Type of algorithm: loop

Auxiliary data:

  1. A real-valued [math](n \times n)[/math] matrix [math]M[/math], where [math]n=|V|[/math]. The eventual contents of [math]M[/math] will be returned as the result of the algorithm.
  2. A real-valued [math](n \times n)[/math] matrix [math]L[/math], where [math]n=|V|[/math]. This matrix represents the graph and the arc lengths and will not be changed throughout the algorithm.

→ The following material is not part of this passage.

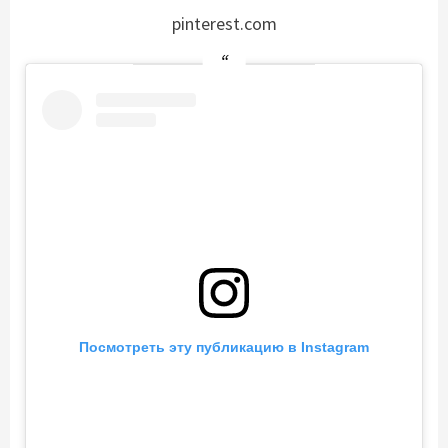
pinterest.com
Посмотреть эту публикацию в Instagram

Notation: On this page, [math]M^i[/math] refers to the contents of [math]M[/math] after [math]i\geq 0[/math] iterations.

Abstract view

Invariant: After [math]i \ge 0[/math] iterations, [math]M^i (v,w)[/math] contains the length of a shortest [math](v,w)[/math]-path with at most [math]i+1[/math] arcs (for all [math]v,w \in V[/math]).

Variant: [math]i[/math] increases by 1.

Break condition: [math]i=n-1[/math].

Induction basis

Abstract view: For all [math]v,w \in V[/math], we set

  1. [math]M^0 (v,v):= L(v,v) := 0[/math];
  2. [math]M^0 (v,w):= L(v,w) := \ell (v,w)[/math] if [math](v,w)\in A[/math];
  3. [math]M^0 (v,w):= L(v,w) := +\infty[/math], if [math]v\neq w[/math] and [math](v,w)\notin A[/math].

Induction step

Abstract view: For all [math]v,w \in V[/math], we set [math]M^{i+1} (v,w) := \min \{ M^i (v,u) + L(u,w) \mid u \in V \}[/math].

(Note that [math]u=v[/math] is included, so the right-hand side is identical to [math]\min \{ M^i (v,w), \min \{ M^i (v,u)+ L(u,w) \mid u \in V \} \}[/math].)

Implementation: Obvious.

Correctness: Follows from the fact that a shortest path cannot have more than [math]|V|-1[/math] arcs.

Complexity

Statement: The asymptotic complexity is [math]\Theta (n^4)[/math] in the best and worst case.

Proof: The main loop terminates after [math]n-1[/math] iterations. In each iteration of this loop, we update all [math]n^2[/math] matrix entries, and computing one update value requires [math]\Theta (n)[/math] steps.